• Devon trust recruits vets for “respiratory assistant” roles in covid-19 response
  • Managers envisage 10-fold increase in intensive care patients 
  • “Fantastic” response from veterinary community
  • Hampshire trust to use vets and dentists on critical care wards

Hospitals are turning to the veterinary workforce to fill staffing gaps on intensive care wards ahead of an expected peak of covid-19 patients, HSJ can reveal.

Torbay and South Devon Foundation Trust has recruited 150 vets to enrol as “respiratory assistants”, amid preparations for a 10-fold increase of intensive care patients.

Another trust, Hampshire Hospitals FT, has asked vets and dentists to become “bedside support workers” as part of its response to covid-19 pressures.

Two weeks ago, HSJ revealed NHS hospitals face watering down their intensive care staffing ratios due to the increase in demand for intensive care beds, with trusts in London changing the number of nurse per patient from 1:1 to 1:6.

Vets to be ‘eyes and ears’ of medics

At Torbay Hospital, managers are preparing for the possibility that, during the height of the covid-19 surge, there may not be enough staff to treat the increased numbers of intensive care patients using “traditional staff sources” — according to a message sent to local veterinary associations, seen by HSJ (see below).

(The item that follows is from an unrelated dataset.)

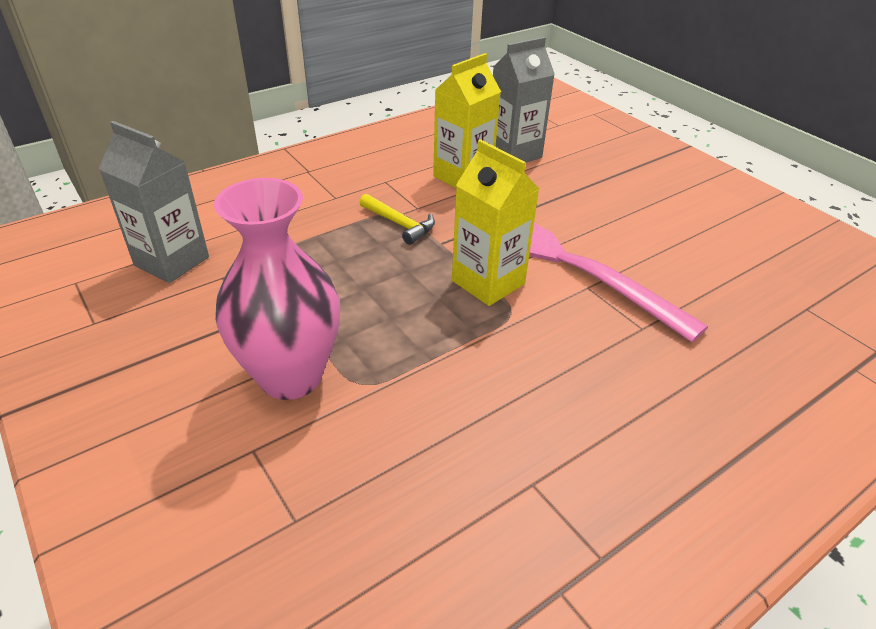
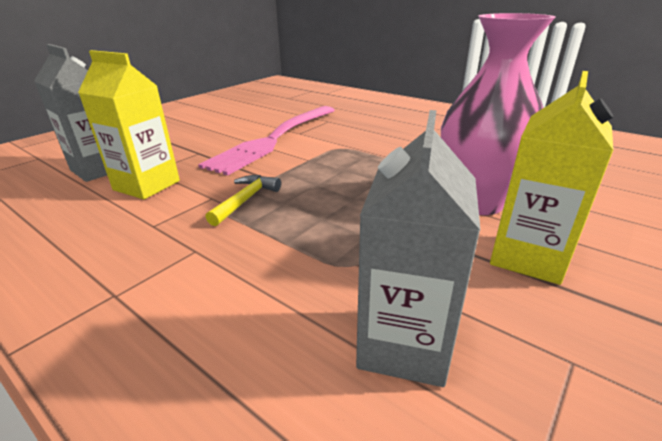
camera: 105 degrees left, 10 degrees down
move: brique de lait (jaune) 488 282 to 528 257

According to the document, the trust envisages the number of intensive care beds may need to increase by as much as a “factor of ten” during the coming weeks.

The message said it would be “relatively straightforward” to source physical kit to meet this demand, but there is a “critical lack” of suitably skilled personnel.

Intensive care consultants have therefore recruited the vets and veterinary nurses to act as the “eyes and ears” of the ICU medics.

A trust spokeswoman said veterinary staff have “valuable skills that we can use to support our staff in caring for patients with respiratory problems”.

The recruits will be given training this week which will allow them to be matched with consultants and care for ventilated patients “within pre-set parameters and physiological aims”.

The vets will not be part of decisions about “triage, airway interventions such as intubation, or withdrawal of active treatment”.

Under the plans, the vets might be drafted into a new Nightingale hospital which is being established in Exeter.

Their involvement is voluntary, and they will not be paid. The trust said the vets will be indemnified for their work.

A trust spokeswoman said the response from the veterinary community had been “fantastic”, and she added their “generous” support “is not currently required” but is there if needed. 

“We would like to thank all who have offered their support,” she said. 

Trust creates critical care role for vets and dentists

Meanwhile, Hampshire Hospitals FT plans to use vets and dentists — along with other “skilled professionals” — for a bespoke role called “bedside support worker”.

This role, first reported by the Vet Times, has been created to support critical care staff and other medical wards.

Those recruited will receive “close and direct supervision from our clinical teams”, a trust spokesman told HSJ.

“Only those who are assessed to have the appropriate transferable skills, education and training will temporarily join our team,” he said.

“We are incredibly grateful for all of the ways these communities have got behind us and offered their help in any way they can, as we work to provide the best possible care to our patients in these challenging times.”

The move to use vets on intensive care wards is not a national policy.

The South West is the least affected region in England by covid-19 so far, in terms of patients dying with the virus.

The Torbay and South Devon FT spokeswoman said: “We have thorough plans in place to ensure we are able to properly cope with the need for additional beds if the number of patients who need intensive care rises.

“These plans are in action and we are coping well at this time.”